Seawater carbonate chemistry and Amphiprion melanopus activity during experiments, 2011

Two of the major threats to coral reefs are increasing sea surface temperature and ocean acidification, both of which result from rising concentrations of atmospheric carbon dioxide (CO2). Recent evidence suggests that both increased water temperature and elevated levels of dissolved CO2 can change the behaviors of fishes in ways that reduce individual fitness, however the interacting effects of these variables are unknown. We used a fully factorial experiment to test the independent and interactive effects of temperature (3 levels: 28.5, 30, and 31.5 °C) and pCO2 (3 levels: averaging 420, 530, and 960 µatm) on food consumption and activity level of juvenile anemonefish Amphiprion melanopus (Bleeker 1852). Experimental levels were consistent with current-day ocean conditions and predictions for mid-century and late-century based on atmospheric CO2 projections. Sibling fish were reared for 21 days from the end of their larval phase in each of the nine treatments, at which time behavioral observations were conducted. Food consumption and foraging activity decreased at the highest temperature. In isolation, CO2 level did not significantly affect behavior; however, there was an interaction with temperature. While rearing at high temperature (31.5 °C) and control (420 µatm) or moderate (530 µatm) CO2 resulted in a reduction of food consumption and foraging activity, rearing at high temperature and high CO2 (960 µatm) resulted in an elevation in these behaviors. Maintaining food consumption and foraging activity in high temperature and CO2 conditions may reduce energy efficiency if the thermal optimum for food assimilation and growth has been exceeded. Maintaining foraging effort might increase predation vulnerability. These results suggest that changes in foraging behaviors caused by the interactive effects of increased SST and CO2 could have significant effects on the growth and survival of juvenile reef fishes by late century.

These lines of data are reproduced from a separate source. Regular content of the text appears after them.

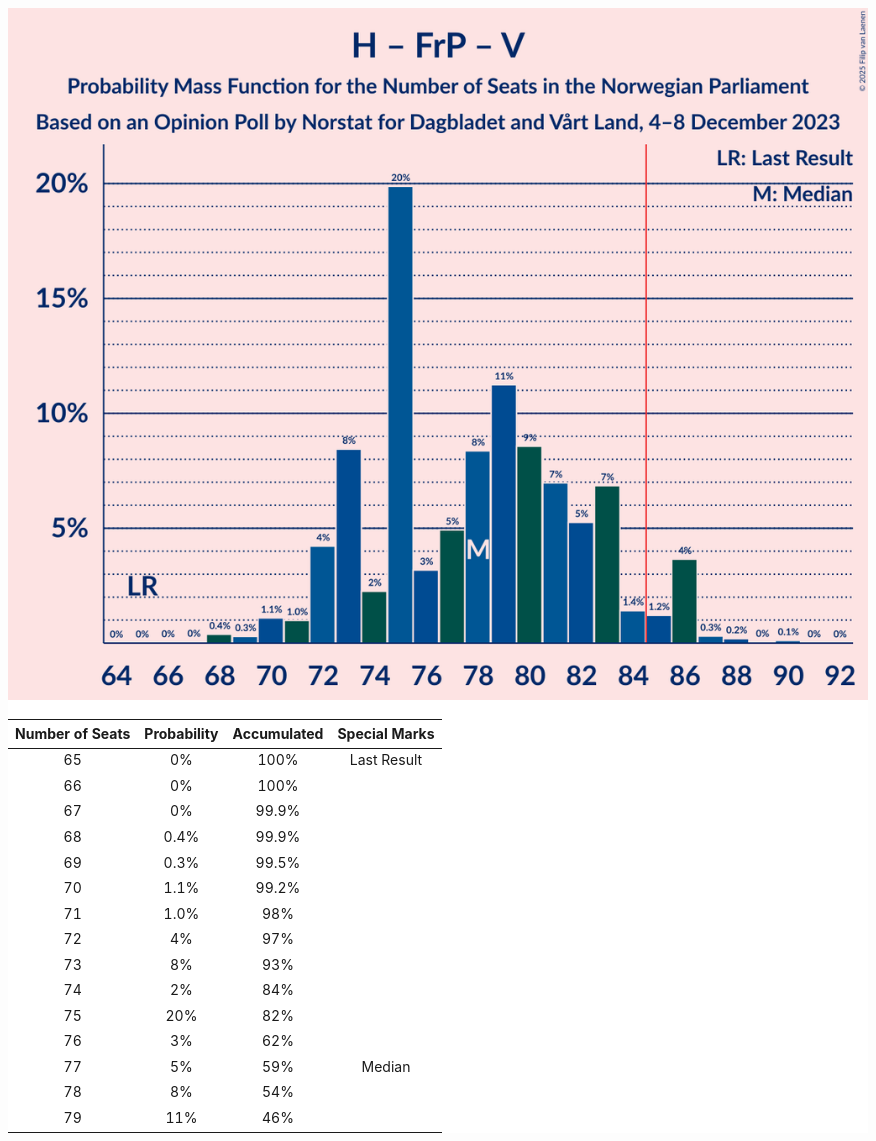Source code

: ![Graph with seats probability mass function not yet produced](2023-12-08-Norstat-coalitions-seats-pmf-h–frp–v.png "Seats Probability Mass Function")

| Number of Seats | Probability | Accumulated | Special Marks |
|:---------------:|:-----------:|:-----------:|:-------------:|
| 65 | 0% | 100% | Last Result |
| 66 | 0% | 100% |  |
| 67 | 0% | 99.9% |  |
| 68 | 0.4% | 99.9% |  |
| 69 | 0.3% | 99.5% |  |
| 70 | 1.1% | 99.2% |  |
| 71 | 1.0% | 98% |  |
| 72 | 4% | 97% |  |
| 73 | 8% | 93% |  |
| 74 | 2% | 84% |  |
| 75 | 20% | 82% |  |
| 76 | 3% | 62% |  |
| 77 | 5% | 59% | Median |
| 78 | 8% | 54% |  |
| 79 | 11% | 46% |  |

珊瑚礁面临的两大核心威胁为持续升高的海水表面温度（sea surface temperature, SST）与海洋酸化，二者均源于大气二氧化碳（CO₂）浓度的不断上升。近期研究证据表明，水体温度升高与溶解态CO₂浓度上升均可改变鱼类行为，进而降低个体适合度，但二者的交互效应尚未明确。本研究采用全因子实验设计，探究温度（设置3个水平：28.5、30、31.5 °C）与二氧化碳分压（pCO₂，设置3个水平：均值分别为420、530与960 µatm）对幼体海葵鱼（Amphiprion melanopus, Bleeker 1852）的摄食量与活动水平的独立效应及交互效应。实验设置的环境条件与当前海洋现状以及基于大气CO₂排放预测的本世纪中期、末期海洋环境保持一致。将同窝幼鱼从幼虫阶段末期开始，在9种实验处理体系中饲养21天，随后开展行为观测。结果显示，在最高温度处理组中，幼鱼的摄食量与觅食活动均出现下降。单独分析CO₂水平的效应时，其并未对行为产生显著影响，但二者存在显著交互效应：当仅在高温（31.5 °C）结合对照浓度（420 µatm）或中等浓度（530 µatm）CO₂环境中饲养时，幼鱼的摄食量与觅食活动会降低；而当高温环境搭配高浓度CO₂（960 µatm）时，上述行为指标反而出现上升。若食物同化与生长的热最适条件已被突破，那么在高温与高CO₂环境中维持摄食量与觅食活动可能会降低能量利用效率；同时，维持较高的觅食投入可能会提升被捕食风险。本研究结果表明，到本世纪末期，海水表面温度升高与CO₂浓度上升的交互效应所引发的觅食行为变化，可能会对礁区幼鱼的生长与存活产生显著影响。